Coordinate-based object records:
- - - - - - -

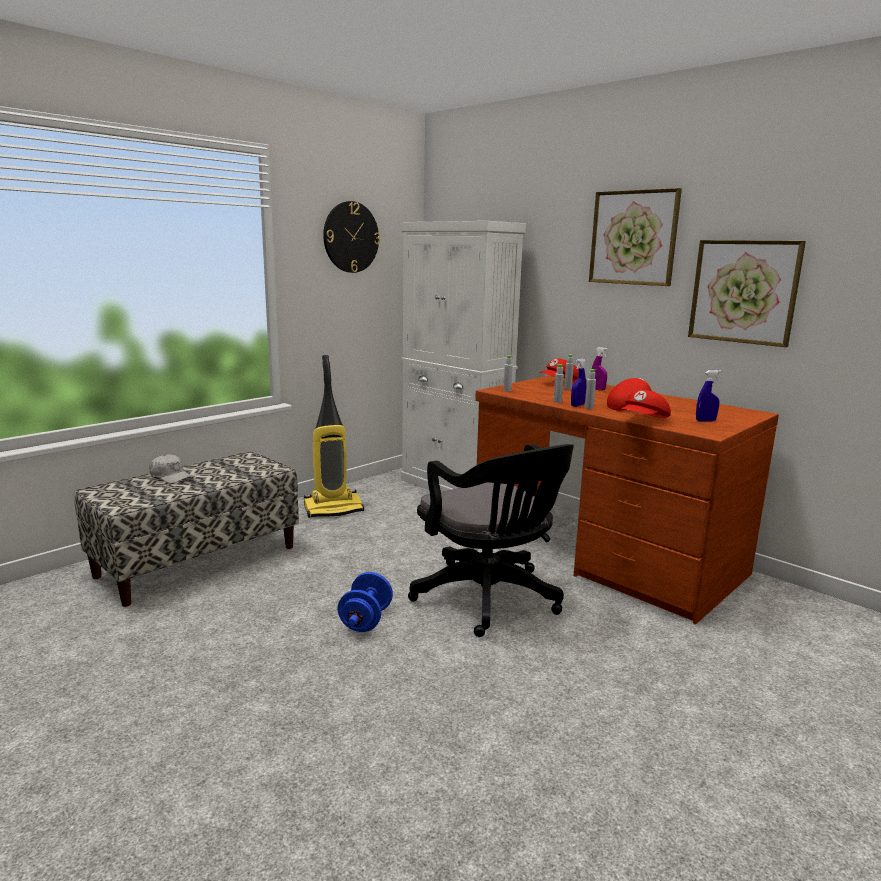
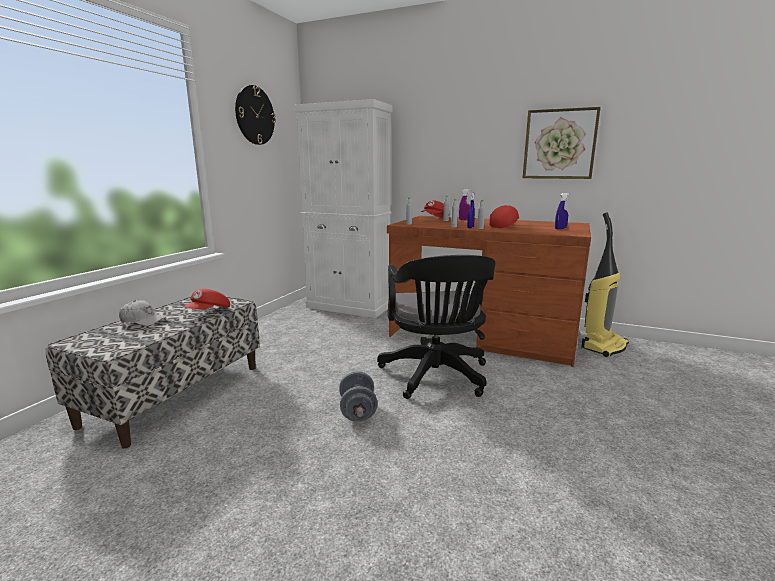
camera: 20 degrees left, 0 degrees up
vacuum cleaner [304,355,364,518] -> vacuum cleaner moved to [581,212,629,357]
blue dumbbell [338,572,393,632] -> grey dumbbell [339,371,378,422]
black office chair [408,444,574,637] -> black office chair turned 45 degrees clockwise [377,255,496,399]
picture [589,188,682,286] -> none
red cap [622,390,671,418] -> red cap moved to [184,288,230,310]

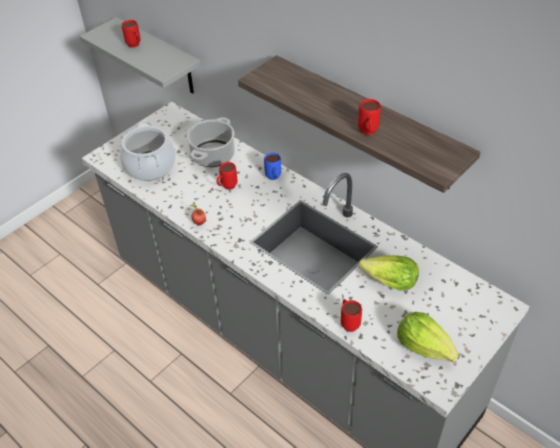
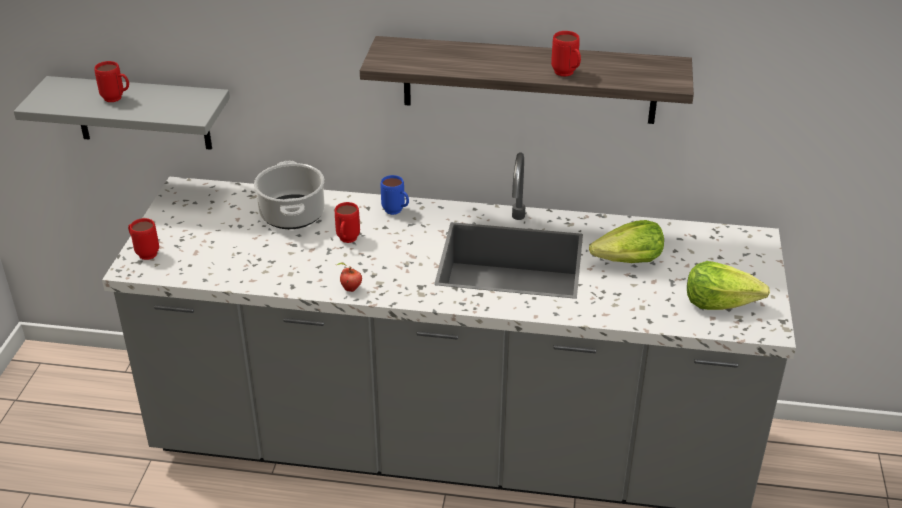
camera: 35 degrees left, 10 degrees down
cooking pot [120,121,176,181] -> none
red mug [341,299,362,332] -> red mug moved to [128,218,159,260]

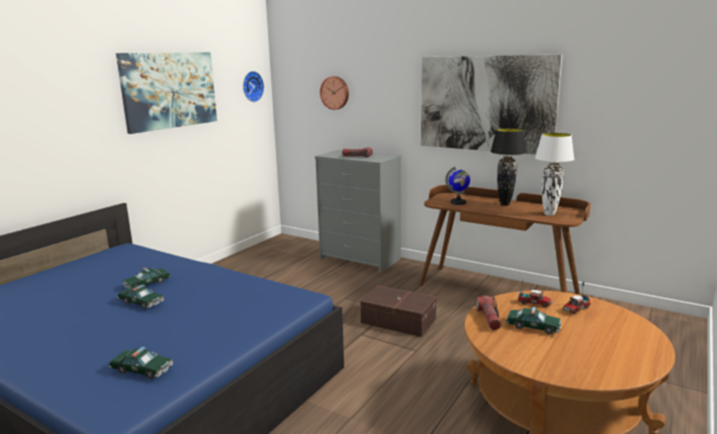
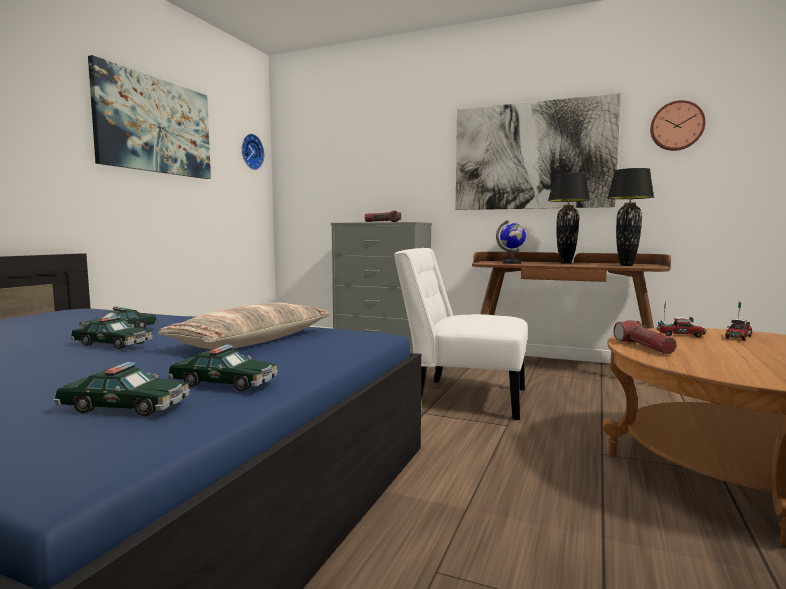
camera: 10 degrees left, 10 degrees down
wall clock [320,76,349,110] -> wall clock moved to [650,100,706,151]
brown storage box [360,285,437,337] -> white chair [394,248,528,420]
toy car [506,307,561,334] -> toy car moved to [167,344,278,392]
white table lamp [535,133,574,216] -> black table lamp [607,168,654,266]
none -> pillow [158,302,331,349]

- - - - - - -

§ **Exercise**:
Exact retyping is required: the line with "brown storage box" through the end of the data, both ends included, and no other line.

§ **Expected output**:
brown storage box [360,285,437,337] -> white chair [394,248,528,420]
toy car [506,307,561,334] -> toy car moved to [167,344,278,392]
white table lamp [535,133,574,216] -> black table lamp [607,168,654,266]
none -> pillow [158,302,331,349]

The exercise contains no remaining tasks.